=== About this exercise ===
Check every line of the records below for the string "Archives" and copy the ones that have it.

-=-=-

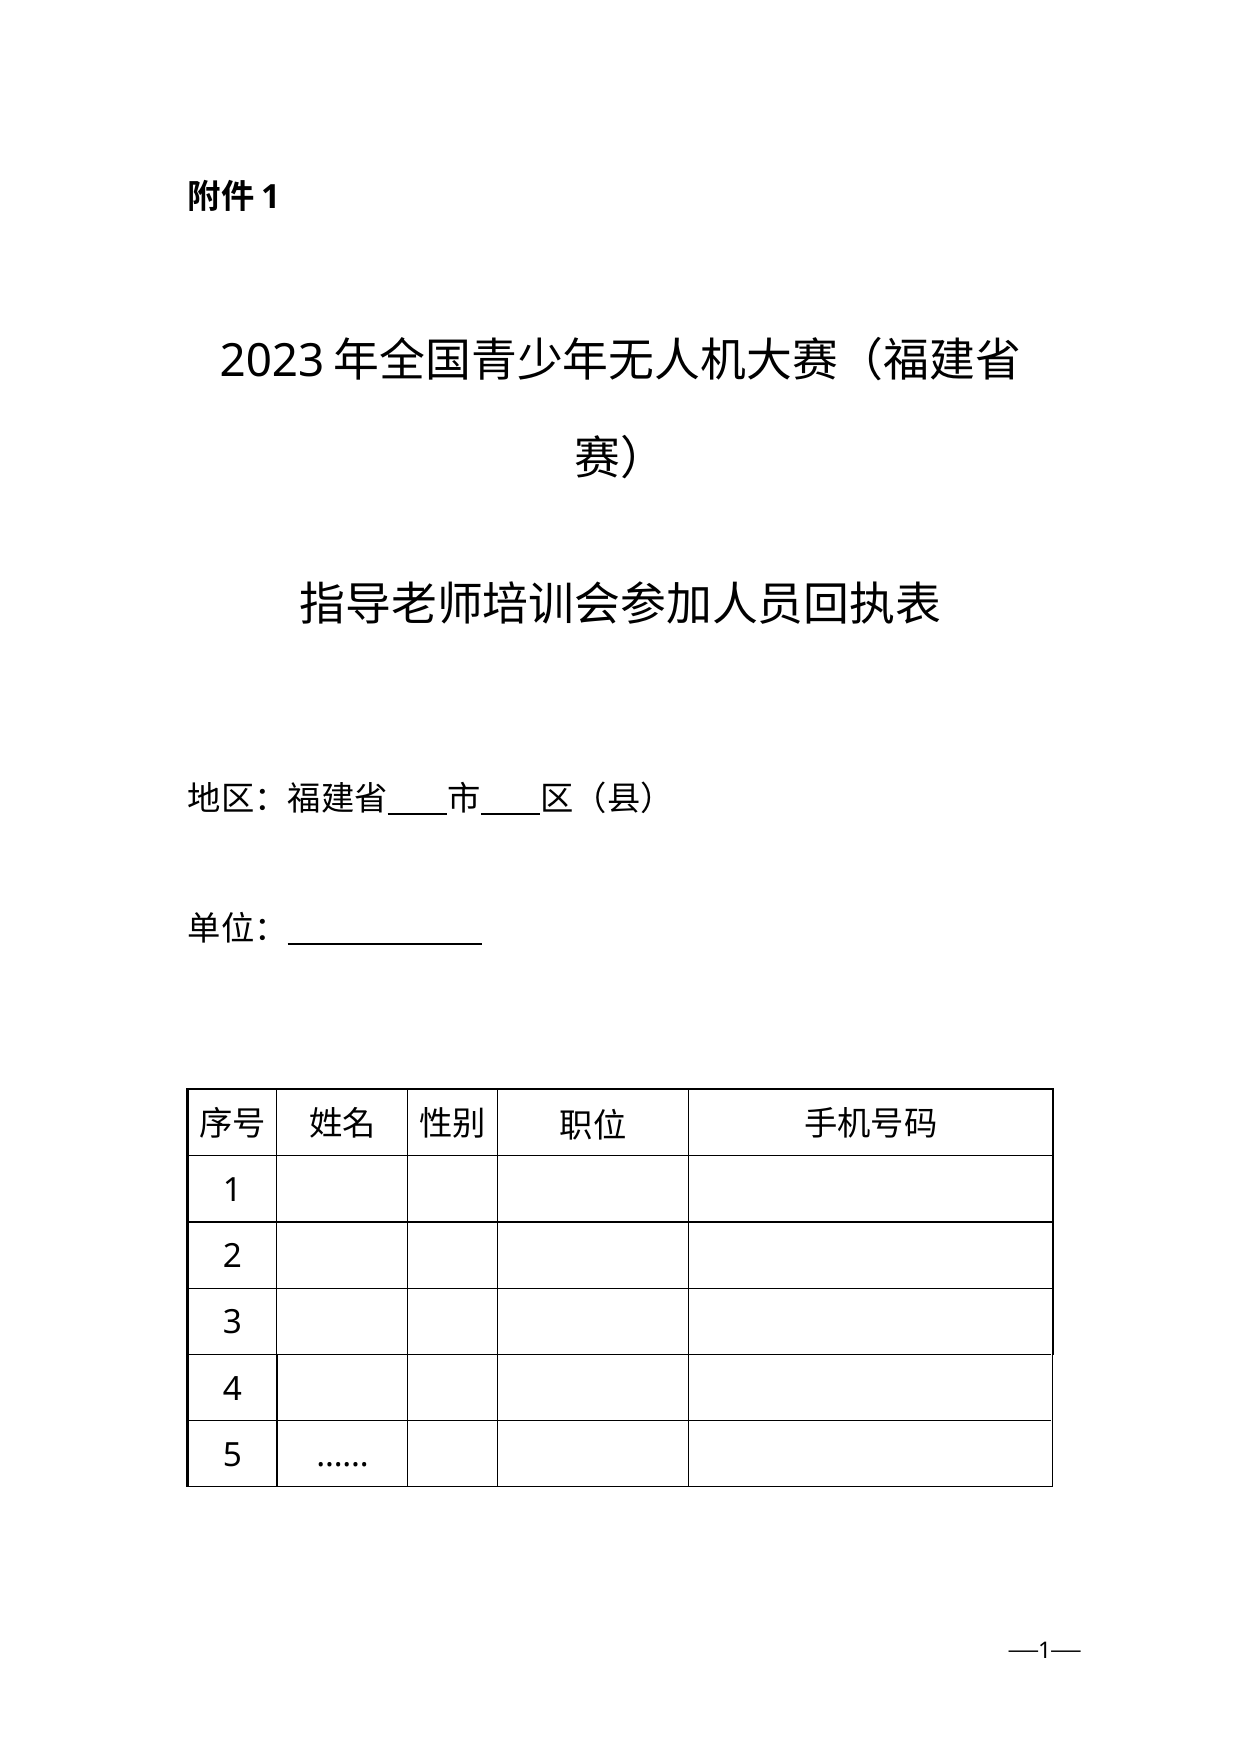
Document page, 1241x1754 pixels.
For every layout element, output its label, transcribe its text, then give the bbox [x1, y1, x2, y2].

table_cell [408, 1289, 497, 1353]
table_cell [408, 1156, 497, 1221]
table_cell [689, 1420, 1052, 1486]
text 地区：福建省 市 区（县） [187, 763, 1053, 828]
table_header 职位 [498, 1090, 688, 1155]
table_header 手机号码 [689, 1090, 1052, 1155]
text 附件1 [187, 162, 1053, 227]
table_cell [689, 1289, 1052, 1353]
table_cell [498, 1223, 688, 1287]
table_cell …… [278, 1421, 407, 1486]
table_cell [498, 1421, 688, 1486]
table_cell 3 [189, 1289, 276, 1353]
table_header 性别 [408, 1090, 497, 1155]
table_cell [408, 1421, 497, 1486]
table_cell [498, 1289, 688, 1353]
table_cell [498, 1156, 688, 1221]
table_cell 5 [189, 1421, 276, 1486]
table_header 姓名 [277, 1090, 407, 1155]
table_cell [689, 1156, 1052, 1221]
table_cell [277, 1156, 407, 1221]
text 指导老师培训会参加人员回执表 [187, 552, 1053, 649]
table_cell [689, 1354, 1052, 1419]
text 单位： [187, 893, 1053, 958]
text 2023年全国青少年无人机大赛（福建省赛） [187, 308, 1053, 503]
table_cell 1 [189, 1156, 276, 1221]
table_header 序号 [189, 1090, 276, 1155]
table_cell [408, 1223, 497, 1287]
table_cell [277, 1289, 407, 1353]
table_cell [277, 1223, 407, 1287]
table_cell [408, 1355, 497, 1419]
table_cell [689, 1223, 1052, 1287]
table_cell 2 [189, 1223, 276, 1287]
table_cell [498, 1355, 688, 1419]
table_cell 4 [189, 1355, 276, 1419]
table_cell [278, 1355, 407, 1419]
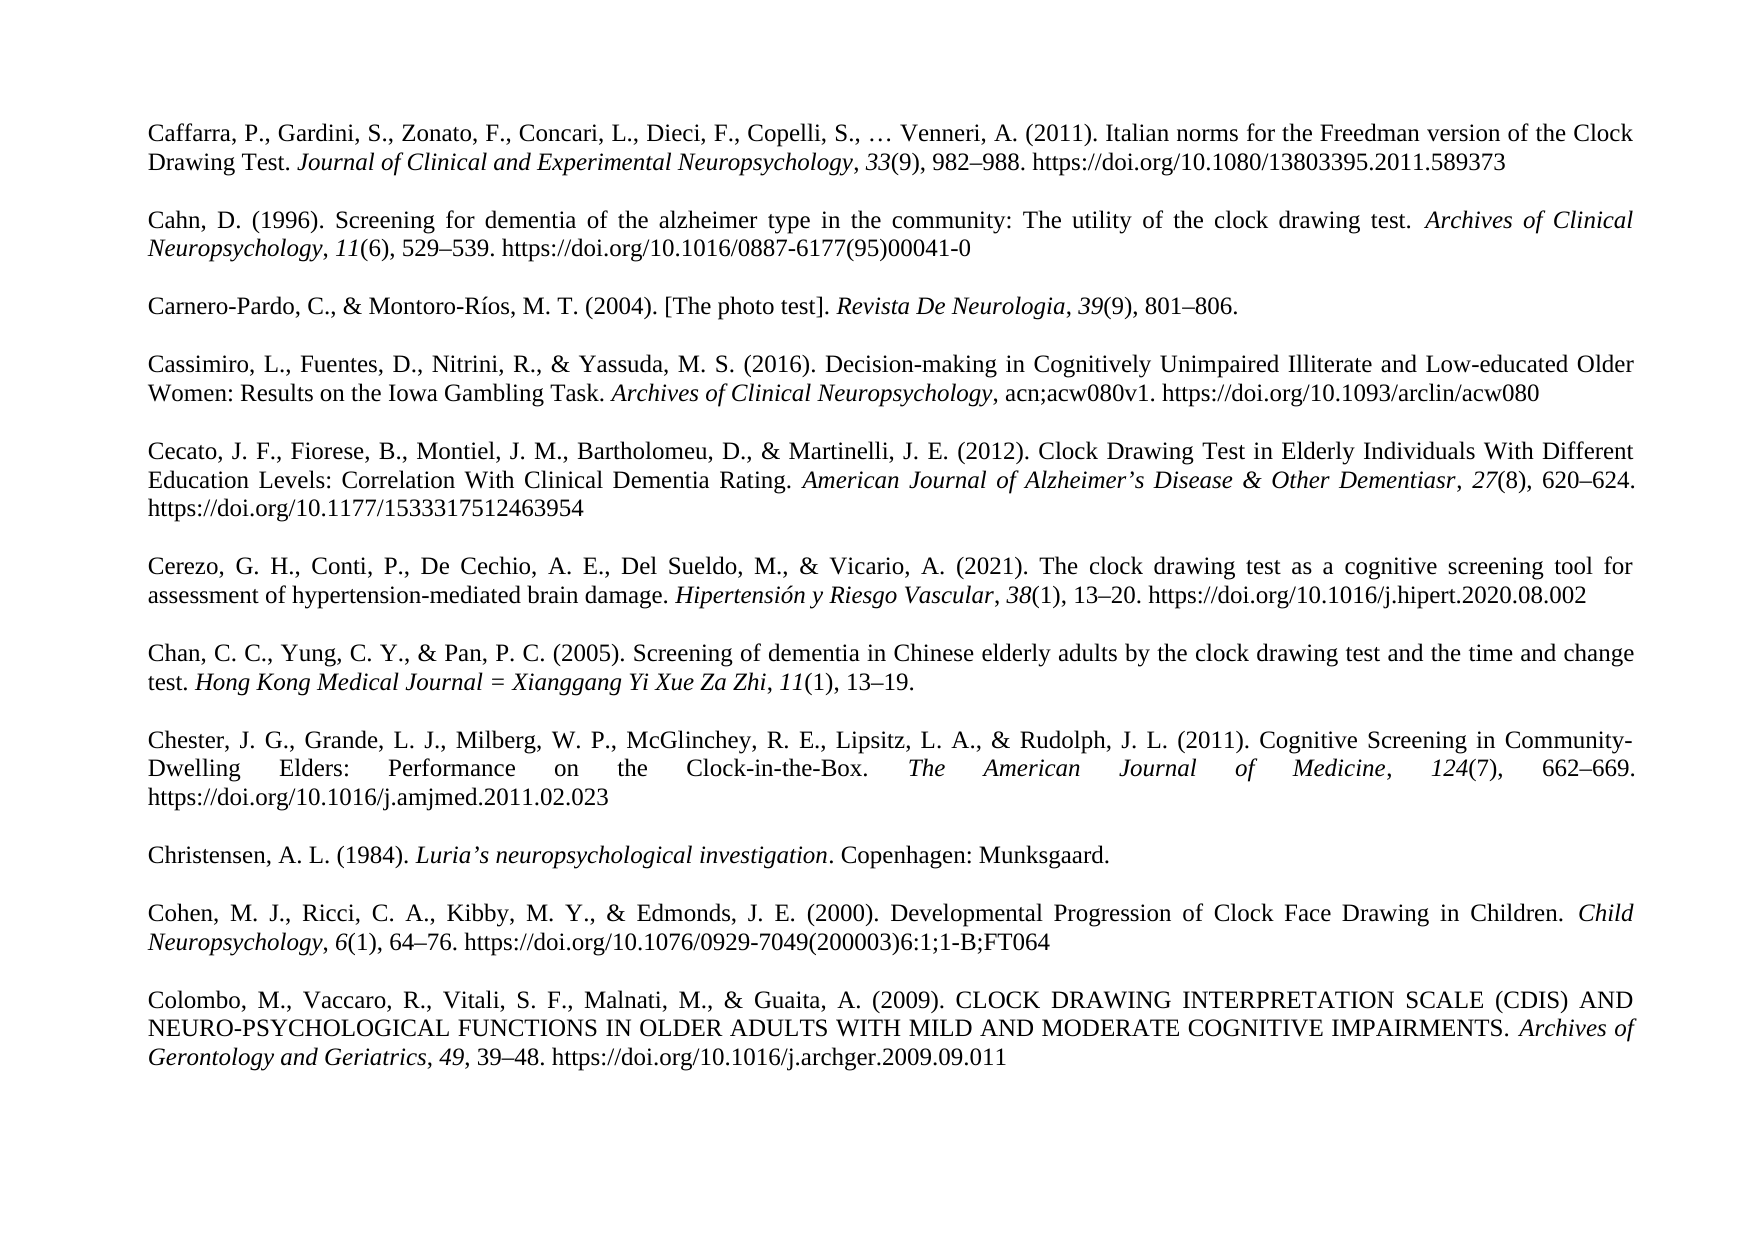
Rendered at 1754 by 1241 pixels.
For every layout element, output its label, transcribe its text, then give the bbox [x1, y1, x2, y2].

subtitle Chester, J. G., Grande, L. J., Milberg, W. P., McGlinchey, R. E., Lipsitz, L. A., & Rudolph, J. L. (2011). Cognitive Screening in Community-Dwelling Elders: Performance on the Clock-in-the-Box. The American Journal of Medicine, 124(7), 662–669. https://doi.org/10.1016/j.amjmed.2011.02.023 [148, 725, 1636, 811]
subtitle Cerezo, G. H., Conti, P., De Cechio, A. E., Del Sueldo, M., & Vicario, A. (2021). The clock drawing test as a cognitive screening tool for assessment of hypertension-mediated brain damage. Hipertensión y Riesgo Vascular, 38(1), 13–20. https://doi.org/10.1016/j.hipert.2020.08.002 [148, 551, 1636, 609]
subtitle Chan, C. C., Yung, C. Y., & Pan, P. C. (2005). Screening of dementia in Chinese elderly adults by the clock drawing test and the time and change test. Hong Kong Medical Journal = Xianggang Yi Xue Za Zhi, 11(1), 13–19. [148, 638, 1636, 696]
subtitle Carnero-Pardo, C., & Montoro-Ríos, M. T. (2004). [The photo test]. Revista De Neurologia, 39(9), 801–806. [148, 291, 1636, 320]
subtitle Colombo, M., Vaccaro, R., Vitali, S. F., Malnati, M., & Guaita, A. (2009). CLOCK DRAWING INTERPRETATION SCALE (CDIS) AND NEURO-PSYCHOLOGICAL FUNCTIONS IN OLDER ADULTS WITH MILD AND MODERATE COGNITIVE IMPAIRMENTS. Archives of Gerontology and Geriatrics, 49, 39–48. https://doi.org/10.1016/j.archger.2009.09.011 [148, 985, 1636, 1071]
subtitle Cecato, J. F., Fiorese, B., Montiel, J. M., Bartholomeu, D., & Martinelli, J. E. (2012). Clock Drawing Test in Elderly Individuals With Different Education Levels: Correlation With Clinical Dementia Rating. American Journal of Alzheimer’s Disease & Other Dementiasr, 27(8), 620–624. https://doi.org/10.1177/1533317512463954 [148, 436, 1636, 522]
subtitle Cohen, M. J., Ricci, C. A., Kibby, M. Y., & Edmonds, J. E. (2000). Developmental Progression of Clock Face Drawing in Children. Child Neuropsychology, 6(1), 64–76. https://doi.org/10.1076/0929-7049(200003)6:1;1-B;FT064 [148, 898, 1636, 956]
subtitle Cassimiro, L., Fuentes, D., Nitrini, R., & Yassuda, M. S. (2016). Decision-making in Cognitively Unimpaired Illiterate and Low-educated Older Women: Results on the Iowa Gambling Task. Archives of Clinical Neuropsychology, acn;acw080v1. https://doi.org/10.1093/arclin/acw080 [148, 349, 1636, 407]
subtitle Christensen, A. L. (1984). Luria’s neuropsychological investigation. Copenhagen: Munksgaard. [148, 840, 1636, 869]
subtitle Caffarra, P., Gardini, S., Zonato, F., Concari, L., Dieci, F., Copelli, S., … Venneri, A. (2011). Italian norms for the Freedman version of the Clock Drawing Test. Journal of Clinical and Experimental Neuropsychology, 33(9), 982–988. https://doi.org/10.1080/13803395.2011.589373 [148, 118, 1636, 176]
subtitle Cahn, D. (1996). Screening for dementia of the alzheimer type in the community: The utility of the clock drawing test. Archives of Clinical Neuropsychology, 11(6), 529–539. https://doi.org/10.1016/0887-6177(95)00041-0 [148, 205, 1636, 262]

-=-=-

=== Solved problem ===
subtitle Colombo, M., Vaccaro, R., Vitali, S. F., Malnati, M., & Guaita, A. (2009). CLOCK DRAWING INTERPRETATION SCALE (CDIS) AND NEURO-PSYCHOLOGICAL FUNCTIONS IN OLDER ADULTS WITH MILD AND MODERATE COGNITIVE IMPAIRMENTS. Archives of Gerontology and Geriatrics, 49, 39–48. https://doi.org/10.1016/j.archger.2009.09.011 [148, 985, 1636, 1071]
subtitle Cassimiro, L., Fuentes, D., Nitrini, R., & Yassuda, M. S. (2016). Decision-making in Cognitively Unimpaired Illiterate and Low-educated Older Women: Results on the Iowa Gambling Task. Archives of Clinical Neuropsychology, acn;acw080v1. https://doi.org/10.1093/arclin/acw080 [148, 349, 1636, 407]
subtitle Cahn, D. (1996). Screening for dementia of the alzheimer type in the community: The utility of the clock drawing test. Archives of Clinical Neuropsychology, 11(6), 529–539. https://doi.org/10.1016/0887-6177(95)00041-0 [148, 205, 1636, 262]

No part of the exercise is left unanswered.